Warner Music Group Corp. Price and Consensus

 

Warner Music Group Corp. Price and Consensus
Warner Music Group Corp. Price and Consensus

Warner Music Group Corp. price-consensus-chart | Warner Music Group Corp. Quote

 

Other Partnerships to Boost WMG’s Top-Line Performance

Major companies have recently partnered with Warner Music Group. WMG has collaborated with Canva, Singapore Tourism Board (STB) and music industry veteran and entrepreneur, Marc Byers.

Warner Music Group and Merlin have recently partnered with Canva. This collaboration marks a groundbreaking move, as it allows paid and education customers in numerous countries to enjoy unprecedented access to music clips from some of the biggest artists worldwide. For the first time, Canva users can incorporate commercially released music clips from these industry-leading collections directly into their designs, making it the first visual communication platform to offer this feature.
 
STB has teamed up with Warner Music Singapore and the popular English alt-pop duo HONNE to produce an exciting video series called inside-out in Singapore. This unique project utilizes the captivating force of music to present a fresh and inspiring outlook on Singapore. Through the collaboration, the video series aims to showcase the city from a new perspective, offering viewers a delightful and immersive experience of the destination.

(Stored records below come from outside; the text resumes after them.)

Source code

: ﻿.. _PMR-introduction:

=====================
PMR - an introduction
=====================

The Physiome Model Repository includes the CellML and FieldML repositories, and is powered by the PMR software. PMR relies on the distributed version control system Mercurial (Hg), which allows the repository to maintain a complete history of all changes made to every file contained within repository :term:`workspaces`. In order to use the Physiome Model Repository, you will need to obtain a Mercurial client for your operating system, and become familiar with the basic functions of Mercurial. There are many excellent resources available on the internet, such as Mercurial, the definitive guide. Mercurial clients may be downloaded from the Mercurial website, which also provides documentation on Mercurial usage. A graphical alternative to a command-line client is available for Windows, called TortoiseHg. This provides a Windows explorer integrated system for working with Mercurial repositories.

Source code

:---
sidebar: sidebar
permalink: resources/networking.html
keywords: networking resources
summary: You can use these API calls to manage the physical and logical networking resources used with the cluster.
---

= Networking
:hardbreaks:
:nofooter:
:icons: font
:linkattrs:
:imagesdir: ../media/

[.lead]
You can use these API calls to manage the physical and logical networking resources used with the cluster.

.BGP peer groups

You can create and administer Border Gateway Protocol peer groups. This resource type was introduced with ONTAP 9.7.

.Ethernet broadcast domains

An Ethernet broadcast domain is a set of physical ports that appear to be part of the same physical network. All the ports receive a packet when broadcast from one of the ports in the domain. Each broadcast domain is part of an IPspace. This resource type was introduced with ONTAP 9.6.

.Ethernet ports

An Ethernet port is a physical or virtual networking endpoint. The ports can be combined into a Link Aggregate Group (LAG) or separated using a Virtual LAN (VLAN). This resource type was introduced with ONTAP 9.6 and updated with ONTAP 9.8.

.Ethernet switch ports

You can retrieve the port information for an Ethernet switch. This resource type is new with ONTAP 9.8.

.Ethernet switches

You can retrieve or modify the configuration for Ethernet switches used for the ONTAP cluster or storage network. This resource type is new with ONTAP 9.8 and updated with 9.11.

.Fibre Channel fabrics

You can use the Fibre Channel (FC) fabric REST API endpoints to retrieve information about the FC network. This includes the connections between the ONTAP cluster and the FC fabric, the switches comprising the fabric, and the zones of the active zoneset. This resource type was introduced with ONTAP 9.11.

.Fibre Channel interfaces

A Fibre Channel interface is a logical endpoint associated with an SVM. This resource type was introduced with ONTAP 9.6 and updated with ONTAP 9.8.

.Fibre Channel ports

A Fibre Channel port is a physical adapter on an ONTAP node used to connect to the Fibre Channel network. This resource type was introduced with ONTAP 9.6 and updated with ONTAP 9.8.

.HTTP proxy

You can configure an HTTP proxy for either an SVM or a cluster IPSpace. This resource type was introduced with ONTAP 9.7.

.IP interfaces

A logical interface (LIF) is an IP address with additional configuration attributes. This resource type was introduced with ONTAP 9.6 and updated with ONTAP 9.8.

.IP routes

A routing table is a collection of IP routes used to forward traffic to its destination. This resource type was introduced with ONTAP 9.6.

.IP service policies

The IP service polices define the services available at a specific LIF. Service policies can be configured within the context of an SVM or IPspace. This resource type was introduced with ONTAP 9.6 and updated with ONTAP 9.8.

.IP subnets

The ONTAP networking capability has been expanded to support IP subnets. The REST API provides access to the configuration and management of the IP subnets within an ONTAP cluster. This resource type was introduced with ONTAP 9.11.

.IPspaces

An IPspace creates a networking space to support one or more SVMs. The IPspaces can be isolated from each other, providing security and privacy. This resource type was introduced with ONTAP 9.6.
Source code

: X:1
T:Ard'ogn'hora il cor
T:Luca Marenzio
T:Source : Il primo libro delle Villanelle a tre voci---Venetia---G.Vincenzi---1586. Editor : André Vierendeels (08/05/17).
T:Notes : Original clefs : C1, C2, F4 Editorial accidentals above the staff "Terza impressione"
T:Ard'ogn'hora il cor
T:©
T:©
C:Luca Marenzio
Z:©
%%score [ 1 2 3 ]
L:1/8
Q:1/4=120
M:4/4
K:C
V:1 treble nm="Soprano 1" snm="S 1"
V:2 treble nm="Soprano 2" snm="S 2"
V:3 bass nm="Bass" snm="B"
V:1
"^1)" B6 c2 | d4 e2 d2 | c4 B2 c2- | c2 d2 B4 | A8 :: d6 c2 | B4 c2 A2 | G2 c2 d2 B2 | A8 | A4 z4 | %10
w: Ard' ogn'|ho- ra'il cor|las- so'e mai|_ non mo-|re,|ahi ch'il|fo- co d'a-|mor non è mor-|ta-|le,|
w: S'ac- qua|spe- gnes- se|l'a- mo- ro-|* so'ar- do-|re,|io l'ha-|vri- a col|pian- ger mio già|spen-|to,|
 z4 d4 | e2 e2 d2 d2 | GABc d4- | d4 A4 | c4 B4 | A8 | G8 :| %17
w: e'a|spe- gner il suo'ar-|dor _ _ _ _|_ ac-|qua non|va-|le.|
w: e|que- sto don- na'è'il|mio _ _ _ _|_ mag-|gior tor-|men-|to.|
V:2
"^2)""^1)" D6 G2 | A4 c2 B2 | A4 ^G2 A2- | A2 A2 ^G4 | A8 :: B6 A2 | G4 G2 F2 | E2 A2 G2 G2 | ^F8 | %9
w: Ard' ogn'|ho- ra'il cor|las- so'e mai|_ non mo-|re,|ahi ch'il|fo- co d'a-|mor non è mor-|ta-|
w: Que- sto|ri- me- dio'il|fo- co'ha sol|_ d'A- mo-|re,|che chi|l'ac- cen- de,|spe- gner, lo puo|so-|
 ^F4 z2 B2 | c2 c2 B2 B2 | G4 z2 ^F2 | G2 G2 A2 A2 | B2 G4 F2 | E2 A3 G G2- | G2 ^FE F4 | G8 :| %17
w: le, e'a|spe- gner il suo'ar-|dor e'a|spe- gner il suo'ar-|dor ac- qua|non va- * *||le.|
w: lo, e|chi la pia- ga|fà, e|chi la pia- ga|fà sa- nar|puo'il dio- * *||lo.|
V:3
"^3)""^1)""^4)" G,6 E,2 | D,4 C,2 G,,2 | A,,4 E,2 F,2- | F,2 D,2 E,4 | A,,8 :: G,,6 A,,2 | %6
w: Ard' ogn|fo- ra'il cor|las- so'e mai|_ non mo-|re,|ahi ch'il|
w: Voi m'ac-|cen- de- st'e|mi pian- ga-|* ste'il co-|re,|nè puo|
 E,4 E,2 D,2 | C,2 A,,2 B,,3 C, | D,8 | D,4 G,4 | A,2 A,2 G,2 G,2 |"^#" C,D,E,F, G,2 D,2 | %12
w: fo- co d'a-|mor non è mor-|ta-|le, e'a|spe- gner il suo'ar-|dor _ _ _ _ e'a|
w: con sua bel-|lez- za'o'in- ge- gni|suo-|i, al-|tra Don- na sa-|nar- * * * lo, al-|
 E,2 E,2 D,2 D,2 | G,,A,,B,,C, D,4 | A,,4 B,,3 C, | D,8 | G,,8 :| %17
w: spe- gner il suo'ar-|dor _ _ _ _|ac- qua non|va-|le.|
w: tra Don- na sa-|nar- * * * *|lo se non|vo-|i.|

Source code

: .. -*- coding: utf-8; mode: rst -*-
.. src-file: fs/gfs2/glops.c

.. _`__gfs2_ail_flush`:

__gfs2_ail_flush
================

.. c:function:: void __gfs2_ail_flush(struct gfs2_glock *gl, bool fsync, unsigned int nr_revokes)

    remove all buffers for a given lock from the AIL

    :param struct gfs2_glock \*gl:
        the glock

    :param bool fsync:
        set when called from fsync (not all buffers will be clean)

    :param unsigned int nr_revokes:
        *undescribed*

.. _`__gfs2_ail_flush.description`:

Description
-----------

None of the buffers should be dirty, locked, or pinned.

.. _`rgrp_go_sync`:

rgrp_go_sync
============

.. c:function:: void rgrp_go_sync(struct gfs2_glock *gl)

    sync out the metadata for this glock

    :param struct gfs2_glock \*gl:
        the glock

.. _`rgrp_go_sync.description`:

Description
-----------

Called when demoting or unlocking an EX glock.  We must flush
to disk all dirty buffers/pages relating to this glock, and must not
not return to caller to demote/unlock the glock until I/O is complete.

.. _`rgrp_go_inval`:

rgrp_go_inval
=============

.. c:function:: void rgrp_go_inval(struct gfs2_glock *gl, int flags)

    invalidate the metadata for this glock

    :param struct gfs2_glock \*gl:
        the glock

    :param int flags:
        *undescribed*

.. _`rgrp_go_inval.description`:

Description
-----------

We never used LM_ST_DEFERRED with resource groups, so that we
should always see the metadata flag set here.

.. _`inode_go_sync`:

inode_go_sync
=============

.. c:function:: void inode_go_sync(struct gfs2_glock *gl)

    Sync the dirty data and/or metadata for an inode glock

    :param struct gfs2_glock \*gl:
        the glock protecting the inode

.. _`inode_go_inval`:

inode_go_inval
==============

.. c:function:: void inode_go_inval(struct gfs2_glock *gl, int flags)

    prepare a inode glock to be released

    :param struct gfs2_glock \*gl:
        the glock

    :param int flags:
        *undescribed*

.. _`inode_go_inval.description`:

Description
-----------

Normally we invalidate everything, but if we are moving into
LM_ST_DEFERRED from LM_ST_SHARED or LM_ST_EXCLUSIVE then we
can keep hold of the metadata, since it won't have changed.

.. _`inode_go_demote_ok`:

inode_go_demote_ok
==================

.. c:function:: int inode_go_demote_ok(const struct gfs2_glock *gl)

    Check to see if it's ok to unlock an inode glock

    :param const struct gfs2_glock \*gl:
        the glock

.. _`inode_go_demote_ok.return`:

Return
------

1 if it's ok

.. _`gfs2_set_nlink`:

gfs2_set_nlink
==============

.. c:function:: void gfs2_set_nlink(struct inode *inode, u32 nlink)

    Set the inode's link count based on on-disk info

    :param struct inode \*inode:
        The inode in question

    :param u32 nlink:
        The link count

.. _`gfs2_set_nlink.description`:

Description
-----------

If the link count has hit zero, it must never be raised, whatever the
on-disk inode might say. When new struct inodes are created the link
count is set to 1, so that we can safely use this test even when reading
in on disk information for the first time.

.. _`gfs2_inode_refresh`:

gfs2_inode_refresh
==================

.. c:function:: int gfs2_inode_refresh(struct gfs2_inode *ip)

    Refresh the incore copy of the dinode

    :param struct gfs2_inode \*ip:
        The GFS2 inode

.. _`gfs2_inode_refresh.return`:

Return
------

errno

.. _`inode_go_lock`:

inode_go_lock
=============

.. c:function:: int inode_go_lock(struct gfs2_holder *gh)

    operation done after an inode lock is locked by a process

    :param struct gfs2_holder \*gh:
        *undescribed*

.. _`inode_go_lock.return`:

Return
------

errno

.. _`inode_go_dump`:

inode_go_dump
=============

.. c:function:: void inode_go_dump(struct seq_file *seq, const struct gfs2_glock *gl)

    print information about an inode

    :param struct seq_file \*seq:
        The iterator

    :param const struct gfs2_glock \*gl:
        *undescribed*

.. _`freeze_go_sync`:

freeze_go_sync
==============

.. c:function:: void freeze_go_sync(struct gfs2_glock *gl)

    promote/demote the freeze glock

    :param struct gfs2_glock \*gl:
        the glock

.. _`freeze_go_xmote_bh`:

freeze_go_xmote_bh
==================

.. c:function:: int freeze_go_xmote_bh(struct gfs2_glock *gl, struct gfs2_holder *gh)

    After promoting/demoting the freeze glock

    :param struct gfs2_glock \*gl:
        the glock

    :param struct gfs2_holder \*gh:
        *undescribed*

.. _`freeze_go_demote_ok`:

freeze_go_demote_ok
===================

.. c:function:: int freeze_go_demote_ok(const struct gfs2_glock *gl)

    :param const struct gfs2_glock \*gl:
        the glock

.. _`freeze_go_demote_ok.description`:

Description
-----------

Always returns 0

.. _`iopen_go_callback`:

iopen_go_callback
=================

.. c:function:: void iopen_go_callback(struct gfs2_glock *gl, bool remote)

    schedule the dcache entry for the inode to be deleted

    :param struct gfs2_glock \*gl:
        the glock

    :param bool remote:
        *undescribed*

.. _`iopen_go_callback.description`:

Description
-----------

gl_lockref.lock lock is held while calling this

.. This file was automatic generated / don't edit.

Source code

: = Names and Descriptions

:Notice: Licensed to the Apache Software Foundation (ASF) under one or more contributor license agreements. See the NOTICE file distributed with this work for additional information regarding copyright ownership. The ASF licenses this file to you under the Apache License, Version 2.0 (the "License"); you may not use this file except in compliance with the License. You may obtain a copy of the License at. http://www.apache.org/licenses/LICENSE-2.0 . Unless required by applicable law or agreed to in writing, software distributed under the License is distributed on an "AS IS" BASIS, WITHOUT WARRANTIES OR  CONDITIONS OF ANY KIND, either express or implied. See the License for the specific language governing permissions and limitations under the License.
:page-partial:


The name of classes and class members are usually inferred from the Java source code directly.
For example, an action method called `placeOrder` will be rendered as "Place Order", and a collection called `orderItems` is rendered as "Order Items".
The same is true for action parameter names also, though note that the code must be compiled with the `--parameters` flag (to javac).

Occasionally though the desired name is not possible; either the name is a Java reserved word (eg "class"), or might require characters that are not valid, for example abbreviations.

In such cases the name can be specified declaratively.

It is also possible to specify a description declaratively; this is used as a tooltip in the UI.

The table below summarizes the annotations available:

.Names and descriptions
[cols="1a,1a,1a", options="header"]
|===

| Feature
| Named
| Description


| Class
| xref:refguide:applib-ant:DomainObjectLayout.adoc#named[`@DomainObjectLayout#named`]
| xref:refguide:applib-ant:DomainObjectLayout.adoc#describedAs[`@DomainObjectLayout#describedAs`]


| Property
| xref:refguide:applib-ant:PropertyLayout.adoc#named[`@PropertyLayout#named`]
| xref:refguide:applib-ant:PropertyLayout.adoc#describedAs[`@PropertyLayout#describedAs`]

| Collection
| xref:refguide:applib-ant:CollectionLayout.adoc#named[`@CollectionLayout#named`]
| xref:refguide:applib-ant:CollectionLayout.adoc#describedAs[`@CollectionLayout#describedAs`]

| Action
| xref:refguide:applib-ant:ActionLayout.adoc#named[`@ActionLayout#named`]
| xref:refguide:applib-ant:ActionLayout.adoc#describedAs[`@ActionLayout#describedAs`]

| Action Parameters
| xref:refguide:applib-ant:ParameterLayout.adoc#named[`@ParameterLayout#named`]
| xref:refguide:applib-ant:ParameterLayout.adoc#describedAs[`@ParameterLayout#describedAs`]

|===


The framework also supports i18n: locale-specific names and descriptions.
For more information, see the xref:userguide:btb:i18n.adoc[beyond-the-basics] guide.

Warner Records has entered into a worldwide joint venture with Protect the Culture, a newly established label founded by Marc Byers. As part of this partnership, Byers will take on the role of an A&R consultant for Warner Records, with a particular focus on the vibrant African music scene. He will closely collaborate with the president of A&R, Steve Carless and EVP/head of A&R, Karen Kwak.

Zacks Rank & Key Picks

Currently, Warner Music Group carries a Zacks Rank #3 (Hold).

Nexstar Media Group NXST, News Corporation NWSA and DraftKings DKNG are some better-ranked stocks from the broader sector which investors can consider. Currently, NXST and NWSA sport a Zacks Rank #1 (Strong Buy) and DKNG carries a Zacks Rank #2 (Buy). You can see the complete list of today’s Zacks #1 Rank stocks here.

Shares of Nexstar have gained 4.6% year to date. The Zacks Consensus Estimate for NXST’s 2023 revenues is pegged at $5.11 billion, indicating a year-over-year decline of 2.02%. The consensus mark for earnings is pegged at $2.88 per share, which has increased by 14 cents over the past 30 days.

Shares of News Corporation have risen 13.1% year to date. The Zacks Consensus Estimate for NWSA’s 2023 revenues is pegged at $10 billion, indicating a year-over-year decline of 3.69%. The consensus mark for earnings is pegged at 9 cents per share, which has remained unchanged over the past 30 days.

Shares of DraftKings have soared 174.7% year to date. The Zacks Consensus Estimate for DKNG’s 2023 revenues is pegged at $3.25 billion, indicating year-over-year growth of 45.20%. The consensus mark is pegged at a loss of 27 cents per share, which has increased by 2 cents over the past 30 days.